Tidak semua buku yang saya baca dimulai dari kata
pengantar. Khusus untuk Psichology of
Money ini saya tertarik dengan kata pengantar penulis. Saya akui gaya
penulisan dan terjemahannya cukup bagus. Saya pun tertampar dengan sebuah
kutipan di dalam kata pengantar yang disampaikan oleh penulis.
Pengelolaan uang tidak bergantung pada kecerdasan. [Photo: Pexels] |
“Mengelola
uang dengan baik tidak ada hubungannya dengan kecerdasan Anda dan lebih banyak
berhubungan dengan perilaku Anda. Dan perilaku sukar diajarkan, bahkan kepada
orang-orang yang sangat cerdas.” (Housel, 2021: xviii).
Seketika saya teringat kejadian belakangan yang
cenderung buang-buang uang. Dulu ketika masih mahasiswa S2, teman saya memberi
istilah dengan kata-kata ‘belanja untuk sampah’. Kali ini terjadi lagi. Kutipan
dalam buku Psichology of Money
menjadi sebuah refleksi untuk kejadian pada hari Minggu pagi yang basah.
Belanja
Dapur Via Kurir
Bagi masyarakat yang tinggal di Meulaboh, tentu
sudah tidak asing dengan keberadaan jasa kurir untuk titip ambil belanjaan,
pesan makanan, dan belanja ke pasar. Saat ini bukan hanya satu, tetapi ada
beberapa pelayanan kurir sekaligus. Saya biasa menggunakan jasa mereka
belakangan meski pengantaran ke tempat saya lumayan pricey. Ini salah satu sentilan kuat dalam kata pengantar buku Psichology of Money, orang berpendidikan
belum tentu cerdas dalam finansial.
Saya mengakuinya. Meski sudah hitung-hitungan
sedemikian rupa, saya pun bisa salah dan terjebak dengan euforia belanja tanpa
berpindah ini. Dulunya saya kerap belanja bulanan melalui kurir karena jarak
yang harus saya tempuh dari rumah ke pasar memang lumayan jauh. Apalagi sejak
saya memiliki bayi dan sulit keluar karena tidak ada yang jaga. Ongkir Rp 17
ribu itu sudah terkatagorikan dalam biaya untuk waktu dan ketenangan hati
ketika meninggalkan anak.
Selama ini tidak pernah ada masalah. Saya mengirim
pesan, kemudian dibalas admin, lalu kurir menelepon, pesanan diantar sesuai
pesanan. Sebagai orang dengan karakter plegmatis, saya suka hal-hal yang detil.

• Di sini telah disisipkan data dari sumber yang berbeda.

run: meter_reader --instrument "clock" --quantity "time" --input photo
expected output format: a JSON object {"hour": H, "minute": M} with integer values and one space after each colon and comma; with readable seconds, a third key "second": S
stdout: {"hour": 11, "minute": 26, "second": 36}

List belanjaan pun saya tulis sedetil mungkin dengan tujuan agar kurir tidak
bingung dan tidak perlu menelepon bolak balik. Saya tidak tiap menit bersama
ponsel toh.
Belanja daring bagian dari solusi inovasi.
[Photo: Pexels]
Kali ini saya terkejut. Saat admin mengirim tarif
jasa yang bisa buat beli bakso tiga porsi. Saya tanya, kenapa terlalu mahal,
apa salah hitung. Sebenarnya saya mau cancel
belanjaan, tapi kurir sudah masuk pasar dan menelepon saya untuk
konfirmasi. Kasihan kurir, saya tetap lanjut belanja dan memperlurus urusan
tarif jasa dengan admin.
Sementara kurir belanja, admin mengirim kembali
daftar belanjaan dengan kode-kode yang berbeda. Ternyata itu kode berdasarkan
tempat belanjaannya. Beda tempat, tambah Rp 2 ribu. Saya agak kaget, karena
yang tersebar di promo media sosial belanja apa saja masuk katagori pasar.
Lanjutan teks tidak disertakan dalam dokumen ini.